The bug was in TPerlRegEx.ComputeReplacement
. The code that I contributed to Embarcadero for inclusion with Delphi XE3 used UTF8String
. With Delphi XE4 Embarcadero eliminated UTF8String
from the RegularExpressionsCore
unit and replaced it with TBytes
. The developer that made this change seems to have missed a crucial difference between strings and dynamic arrays in Delphi. Strings use a copy-on-write mechanism, while dynamic arrays do not.

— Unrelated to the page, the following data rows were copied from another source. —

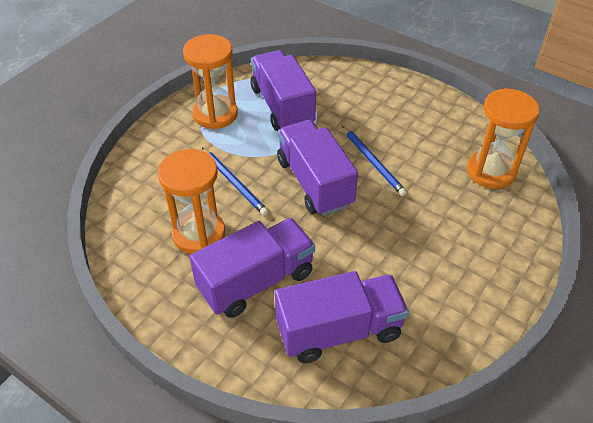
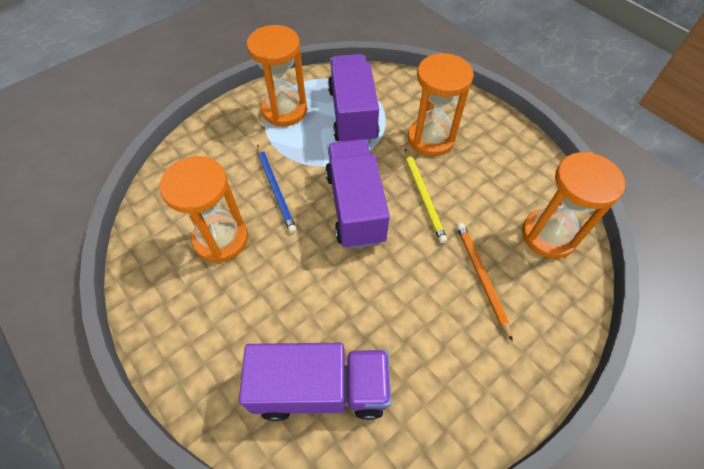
camera: 15 degrees right, 10 degrees up
purple truck [190,218,315,318] -> none
blue pencil [342,126,407,196] -> yellow pencil [405,149,447,243]
none -> orange hourglass [408,53,474,156]
none -> orange pencil [457,223,513,342]

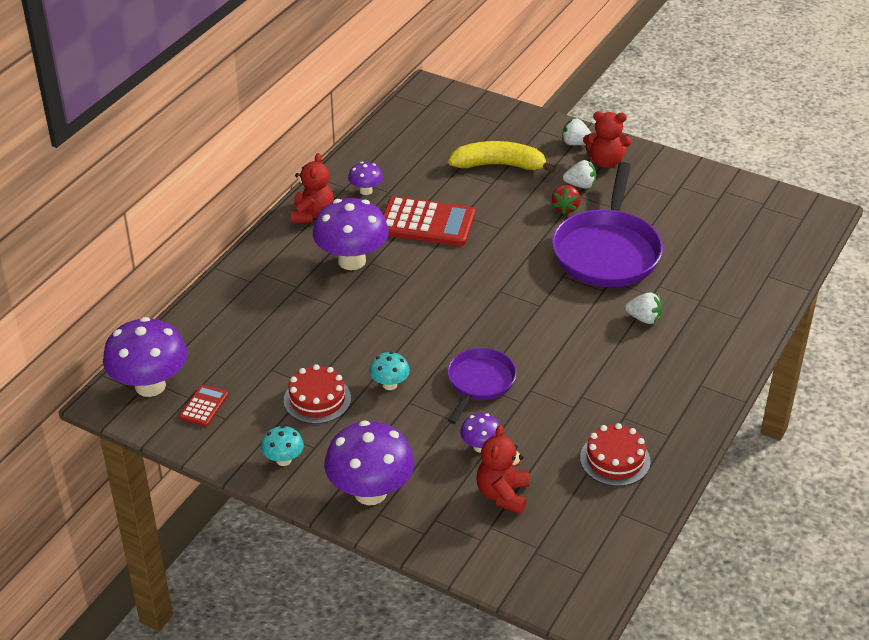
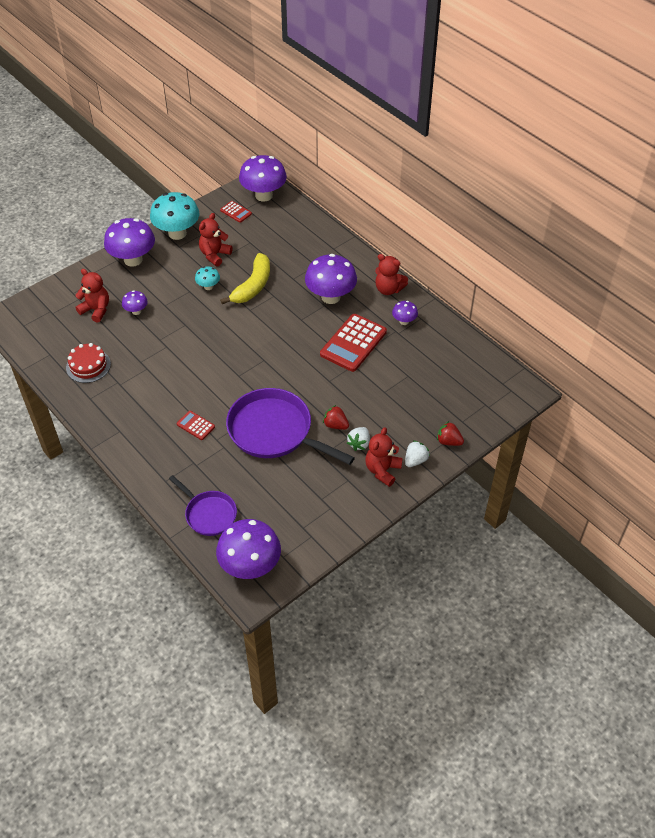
camera: 110 degrees right, 10 degrees up
turquoise mushroom [261,426,304,466] -> turquoise mushroom [150,192,199,240], size x2.05
red cake [284,364,351,424] -> red teddy bear [199,213,233,266]
yellow banana [448,141,556,173] -> yellow banana moved to [220,253,270,304]
purple pan [448,348,517,424] -> purple pan moved to [169,475,237,536]
white strawberry [625,292,662,324] -> red calculator [177,411,215,440]
none -> purple mushroom [216,519,281,579]
none -> red strawberry [437,421,464,446]

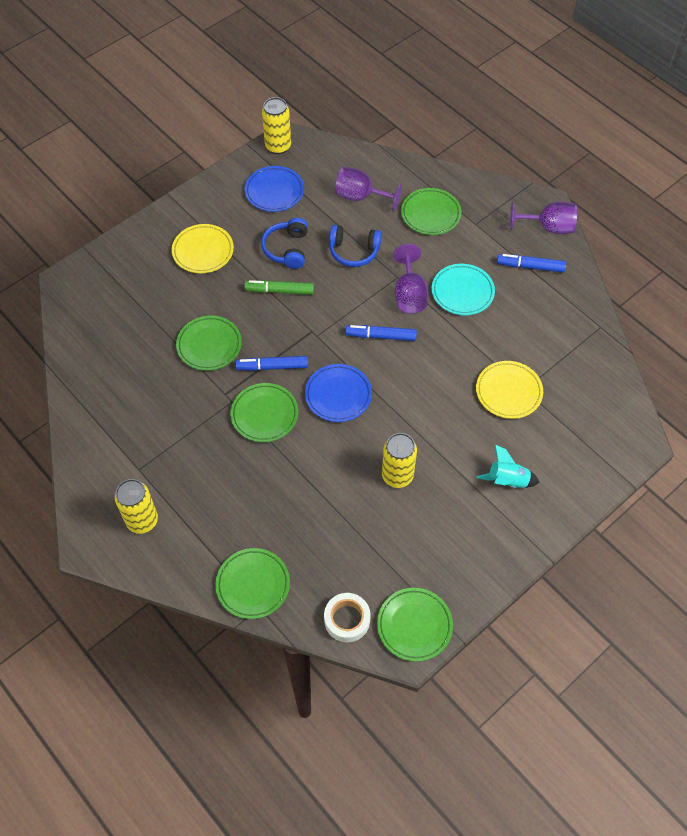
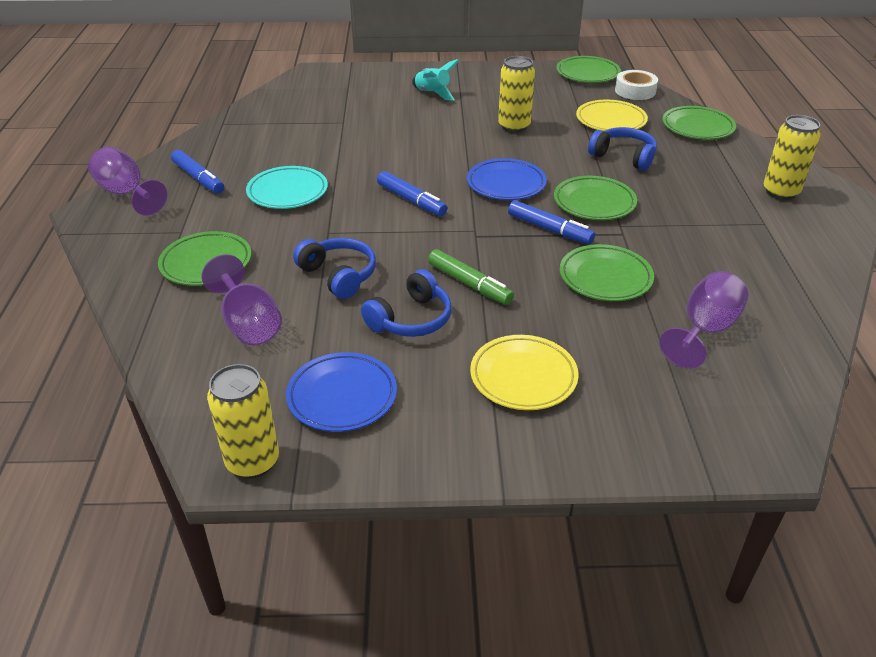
camera: 140 degrees left, 20 degrees down
purple goblet [393,244,428,314] -> purple goblet moved to [659,271,748,369]
yellow plate [476,361,543,419] -> yellow plate moved to [576,100,648,131]
none -> blue headphones [588,127,657,170]

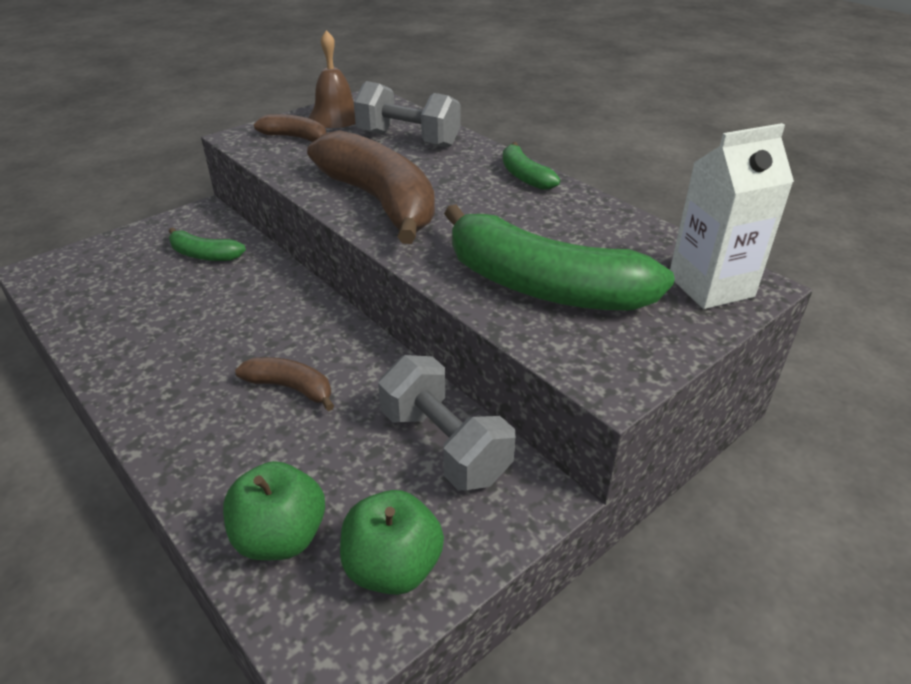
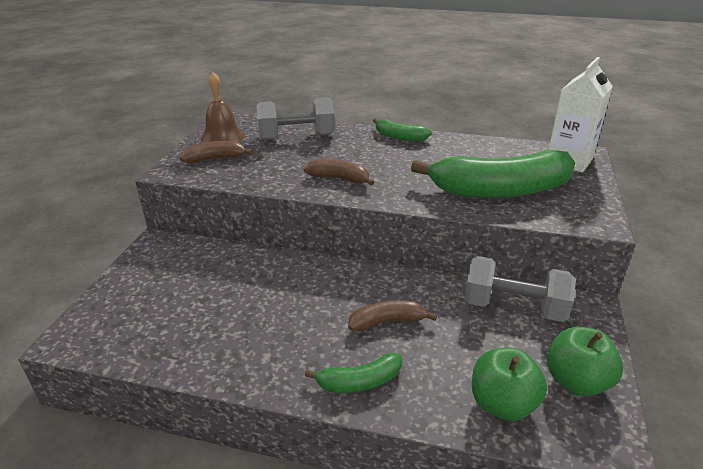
camera: 35 degrees left, 5 degrees down
green banana [169,228,246,261] -> green banana moved to [305,353,402,393]
brown banana [307,130,435,244] -> brown banana [304,159,374,185], size x0.47

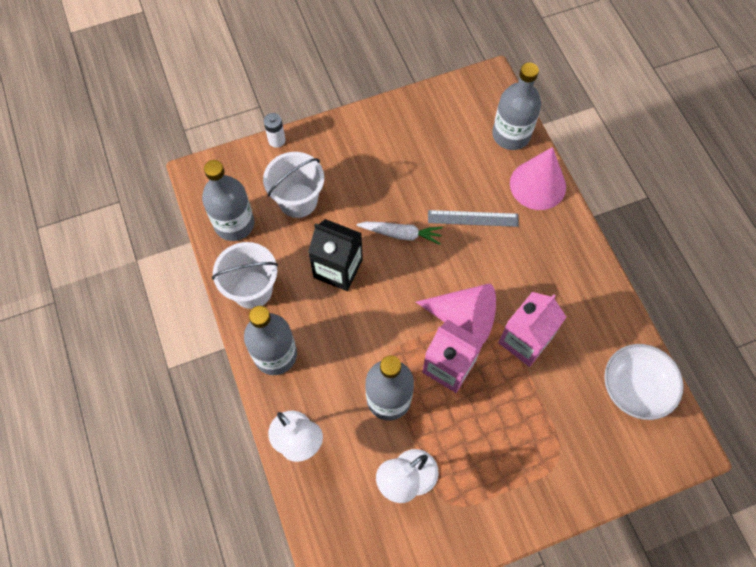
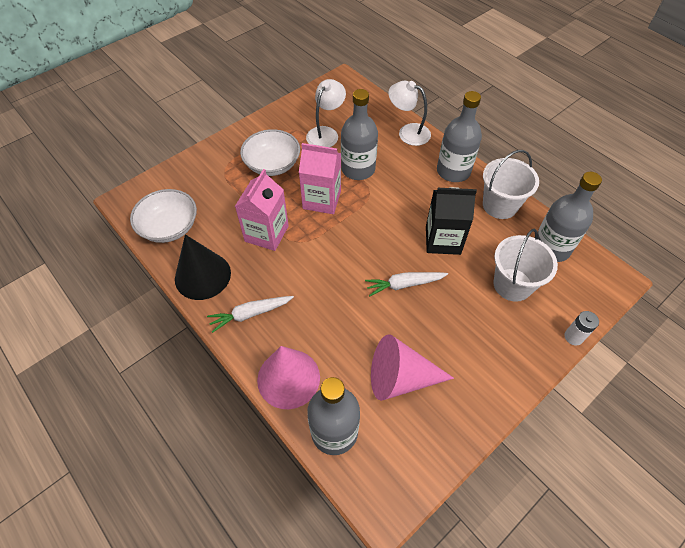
camera: 160 degrees right, 10 degrees down
pink cone [416,284,496,344] -> pink cone moved to [371,334,454,401]
grey ruler [428,210,519,227] -> none
none -> black cone [175,234,231,300]
none -> white carrot [207,296,294,333]
none -> white bowl [240,129,300,176]

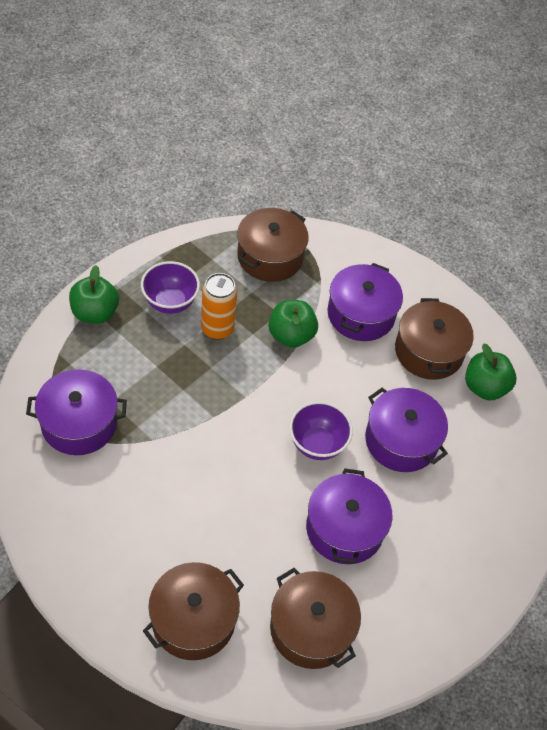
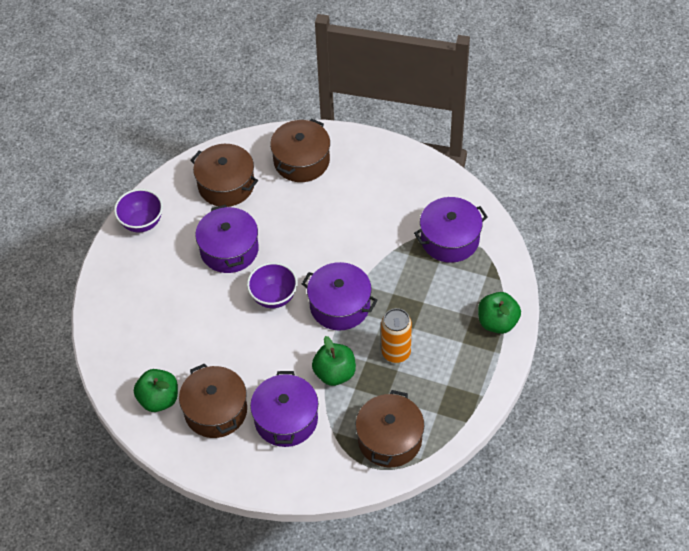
camera: 165 degrees right, 0 degrees up
purple bowl [141,261,200,314] -> purple bowl moved to [114,189,163,233]
purple pot [365,388,448,472] -> purple pot moved to [302,262,378,330]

So in my original code, TPerlRegEx.ComputeReplacement
could do S := FReplacement
and then modify the temporary variable S
to substitute backreferences without affecting the FReplacement
field because both were strings. In the modified code, S := FReplacement
makes S
point to the same array as FReplacement
and when backreferences in S
are substituted, FReplacement
is also modified. Hence the first replacement is made correctly, while following replacements are wrong because FReplacement
was crippled.
In Delphi XE5 this was fixed by replacing S := FReplacement
with this to make a proper temporary copy:
SetLength(S, Length(FReplacement));
Move(FReplacement[0], S[0], Length(FReplacement));
When Delphi 2009 was released there was a lot of talk from Embarcadero that one shouldn't use string types to represent sequences of bytes. It seems they are now making the opposite mistake of using TBytes to represent strings.
The solution to this whole mess, which I have previously recommended to Embarcadero, is to switch to the new pcre16 functions which use UTF16LE just like Delphi strings. These functions did not exist when Delphi XE was released, but they do now and they should be used.